> [Fragmento dado]:

·····

El precio que tenemos que pagar por el dinero se paga en libertad
(Louis Stevenson)
La prensa escrita destaca (y advierte) frecuentemente de algunos
excesos -no todos- de políticos inescrupulosos -casi todos, ahora sí-. Ciertos
ministerios gastan gigantescas sumas en comidas, telefonía, combustible,
viáticos o boletos aéreos. Las municipalidades deben alrededor de Q1,325
millones “utilizados” en inexistente infraestructura y la verificación de los
gastos del Congreso -en inútiles viajes y fondos rotativos- es una vergüenza de
la que no escapa ningún partido. Cada día se le recuerda al ciudadano la
necesidad de aprobar prestamos para hacer frente a deudas, sin promover la
lógica racional de ahorrar, en lugar de despilfarrar, para afrontar esas
-supuestamente- imperiosas necesidades nacionales.
El ciudadano, apático, -por eso lo clavan continuamente- se
desentiende del mangoneo del dinero público, actividad que beneficia a unos
pocos oportunistas vivarachos y perjudica al resto de habitantes. De entrada,
habría que comenzar por suprimir la mayoría de viajes de funcionarios al
exterior, ya que no aportan absolutamente nada al país. Asistir a reuniones
informativas o a inservibles, prefabricados o inventados foros no pasa de ser
un premio a los “bien portados” o a leales del partido en el poder y así
contentar a la muchachada. Los “informes” elaborados por los privilegiados que
realizan tales travesías -cuando lo hacen y los publicitan- no pasarían de una
redacción mal hecha en primero primaria y, en todo caso, el país puede vivir
eternamente sin la asistencia a esos “importantes encuentros internacionales”.

·····

> [Información proporcionada]:

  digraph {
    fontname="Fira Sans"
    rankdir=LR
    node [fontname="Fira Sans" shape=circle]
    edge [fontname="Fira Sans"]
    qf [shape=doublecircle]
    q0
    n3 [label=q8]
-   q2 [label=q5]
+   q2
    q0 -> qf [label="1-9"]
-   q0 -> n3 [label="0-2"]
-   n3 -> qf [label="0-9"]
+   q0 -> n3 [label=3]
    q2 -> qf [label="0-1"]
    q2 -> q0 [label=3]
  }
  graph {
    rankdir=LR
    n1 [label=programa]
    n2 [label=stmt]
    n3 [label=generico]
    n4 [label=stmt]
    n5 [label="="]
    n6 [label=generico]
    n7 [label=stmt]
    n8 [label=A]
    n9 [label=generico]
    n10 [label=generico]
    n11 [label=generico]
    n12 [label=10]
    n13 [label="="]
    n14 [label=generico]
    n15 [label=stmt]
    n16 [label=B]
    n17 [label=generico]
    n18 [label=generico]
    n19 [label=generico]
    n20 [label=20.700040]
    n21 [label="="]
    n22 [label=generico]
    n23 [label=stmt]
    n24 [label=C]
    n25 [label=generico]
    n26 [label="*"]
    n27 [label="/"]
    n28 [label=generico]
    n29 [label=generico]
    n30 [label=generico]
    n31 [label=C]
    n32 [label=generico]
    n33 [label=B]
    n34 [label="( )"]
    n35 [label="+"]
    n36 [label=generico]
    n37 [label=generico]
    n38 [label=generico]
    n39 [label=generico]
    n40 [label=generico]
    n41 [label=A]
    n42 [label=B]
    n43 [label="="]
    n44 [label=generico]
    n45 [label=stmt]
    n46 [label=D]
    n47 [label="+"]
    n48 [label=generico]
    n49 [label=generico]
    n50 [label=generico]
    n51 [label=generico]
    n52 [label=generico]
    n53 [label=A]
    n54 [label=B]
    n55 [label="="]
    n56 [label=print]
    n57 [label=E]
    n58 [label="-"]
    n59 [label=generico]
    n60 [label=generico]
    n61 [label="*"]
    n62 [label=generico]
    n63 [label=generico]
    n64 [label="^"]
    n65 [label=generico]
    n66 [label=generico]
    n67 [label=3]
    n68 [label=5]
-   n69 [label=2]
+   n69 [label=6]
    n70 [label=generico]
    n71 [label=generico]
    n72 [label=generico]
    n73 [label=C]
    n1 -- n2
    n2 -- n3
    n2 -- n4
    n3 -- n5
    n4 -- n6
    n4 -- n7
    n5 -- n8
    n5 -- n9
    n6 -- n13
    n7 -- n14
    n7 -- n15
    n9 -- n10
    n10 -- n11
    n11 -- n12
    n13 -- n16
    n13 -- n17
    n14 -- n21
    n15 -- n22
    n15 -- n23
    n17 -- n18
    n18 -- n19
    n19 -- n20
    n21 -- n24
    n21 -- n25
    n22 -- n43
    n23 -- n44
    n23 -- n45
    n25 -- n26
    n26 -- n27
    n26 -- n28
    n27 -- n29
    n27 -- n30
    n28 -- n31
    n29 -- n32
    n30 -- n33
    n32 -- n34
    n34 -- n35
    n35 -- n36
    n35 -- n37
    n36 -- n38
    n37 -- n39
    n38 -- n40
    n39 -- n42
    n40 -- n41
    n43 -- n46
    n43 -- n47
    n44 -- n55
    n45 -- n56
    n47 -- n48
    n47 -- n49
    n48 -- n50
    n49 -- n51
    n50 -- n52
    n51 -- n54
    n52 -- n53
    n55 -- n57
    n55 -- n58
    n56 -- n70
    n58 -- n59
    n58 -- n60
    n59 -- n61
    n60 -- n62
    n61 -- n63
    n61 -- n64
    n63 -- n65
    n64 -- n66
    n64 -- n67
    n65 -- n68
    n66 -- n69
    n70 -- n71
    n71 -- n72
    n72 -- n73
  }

·····

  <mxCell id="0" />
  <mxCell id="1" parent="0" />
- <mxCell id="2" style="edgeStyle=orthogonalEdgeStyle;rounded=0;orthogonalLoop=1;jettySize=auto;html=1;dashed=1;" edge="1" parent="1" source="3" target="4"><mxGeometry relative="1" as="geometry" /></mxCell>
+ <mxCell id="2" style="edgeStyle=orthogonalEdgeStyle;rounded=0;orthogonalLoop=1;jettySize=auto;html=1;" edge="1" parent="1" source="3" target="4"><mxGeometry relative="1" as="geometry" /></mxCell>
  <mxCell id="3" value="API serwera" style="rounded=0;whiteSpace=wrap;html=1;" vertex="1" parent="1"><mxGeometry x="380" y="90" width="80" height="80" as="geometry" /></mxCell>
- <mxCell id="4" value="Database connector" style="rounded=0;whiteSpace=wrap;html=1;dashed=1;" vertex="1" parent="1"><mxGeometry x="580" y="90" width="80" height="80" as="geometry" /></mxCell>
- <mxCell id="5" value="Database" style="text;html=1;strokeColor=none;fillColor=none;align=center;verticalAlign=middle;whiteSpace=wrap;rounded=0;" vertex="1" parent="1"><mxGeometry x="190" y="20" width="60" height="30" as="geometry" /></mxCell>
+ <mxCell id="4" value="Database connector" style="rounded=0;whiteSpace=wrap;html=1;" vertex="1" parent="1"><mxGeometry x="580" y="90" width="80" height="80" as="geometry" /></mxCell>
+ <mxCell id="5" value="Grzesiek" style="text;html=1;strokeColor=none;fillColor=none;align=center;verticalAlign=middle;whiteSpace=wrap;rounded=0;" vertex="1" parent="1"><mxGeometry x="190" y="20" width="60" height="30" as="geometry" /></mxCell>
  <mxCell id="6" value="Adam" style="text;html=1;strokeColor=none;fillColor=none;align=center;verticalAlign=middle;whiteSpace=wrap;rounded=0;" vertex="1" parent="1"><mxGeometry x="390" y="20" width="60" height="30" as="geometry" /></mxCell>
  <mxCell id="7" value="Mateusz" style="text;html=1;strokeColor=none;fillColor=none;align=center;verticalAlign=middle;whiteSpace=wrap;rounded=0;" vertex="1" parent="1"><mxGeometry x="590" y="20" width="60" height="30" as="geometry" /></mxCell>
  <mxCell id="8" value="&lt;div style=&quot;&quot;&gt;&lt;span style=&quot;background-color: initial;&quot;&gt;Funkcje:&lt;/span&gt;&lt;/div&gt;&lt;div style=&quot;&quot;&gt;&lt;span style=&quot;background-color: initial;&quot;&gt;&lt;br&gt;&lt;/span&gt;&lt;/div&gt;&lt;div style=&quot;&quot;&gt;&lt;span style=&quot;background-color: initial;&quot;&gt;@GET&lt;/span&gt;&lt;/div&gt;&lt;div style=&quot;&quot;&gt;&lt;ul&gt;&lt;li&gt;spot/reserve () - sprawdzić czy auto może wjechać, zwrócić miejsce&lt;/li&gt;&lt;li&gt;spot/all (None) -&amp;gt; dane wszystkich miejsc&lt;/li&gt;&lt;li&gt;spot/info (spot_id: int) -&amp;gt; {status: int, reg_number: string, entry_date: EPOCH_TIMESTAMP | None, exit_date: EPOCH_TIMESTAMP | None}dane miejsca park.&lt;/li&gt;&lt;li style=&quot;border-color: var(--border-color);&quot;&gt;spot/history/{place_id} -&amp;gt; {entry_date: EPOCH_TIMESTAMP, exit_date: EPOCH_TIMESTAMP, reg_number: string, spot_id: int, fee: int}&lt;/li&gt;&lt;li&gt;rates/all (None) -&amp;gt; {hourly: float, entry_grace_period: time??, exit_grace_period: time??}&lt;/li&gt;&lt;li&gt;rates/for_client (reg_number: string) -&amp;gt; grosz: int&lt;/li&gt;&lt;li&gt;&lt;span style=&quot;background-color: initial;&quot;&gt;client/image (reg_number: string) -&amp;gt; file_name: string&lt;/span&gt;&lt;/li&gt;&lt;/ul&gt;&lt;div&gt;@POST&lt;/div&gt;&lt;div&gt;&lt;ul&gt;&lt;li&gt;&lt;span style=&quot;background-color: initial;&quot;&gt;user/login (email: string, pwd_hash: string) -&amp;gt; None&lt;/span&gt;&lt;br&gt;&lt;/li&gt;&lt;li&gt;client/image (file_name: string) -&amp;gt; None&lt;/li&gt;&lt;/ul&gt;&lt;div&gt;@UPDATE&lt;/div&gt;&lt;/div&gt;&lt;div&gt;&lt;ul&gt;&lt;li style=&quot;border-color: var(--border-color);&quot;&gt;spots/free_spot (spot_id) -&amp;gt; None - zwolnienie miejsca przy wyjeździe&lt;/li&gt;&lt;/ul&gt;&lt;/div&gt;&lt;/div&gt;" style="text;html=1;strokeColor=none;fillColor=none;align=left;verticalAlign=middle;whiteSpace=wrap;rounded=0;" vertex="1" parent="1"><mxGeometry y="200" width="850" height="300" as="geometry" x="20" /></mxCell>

·····

> [Instrucciones de trabajo]:
**a)** Según el fragmento dado, ¿cuánto deben aproximadamente las municipalidades?
**b)** Localiza en los registros todas las líneas que contienen la palabra "Sans" y cópialas.

> [Respuestas por tarea]:
**a)** Alrededor de Q1,325 millones.

**b)**
    fontname="Fira Sans"
    node [fontname="Fira Sans" shape=circle]
    edge [fontname="Fira Sans"]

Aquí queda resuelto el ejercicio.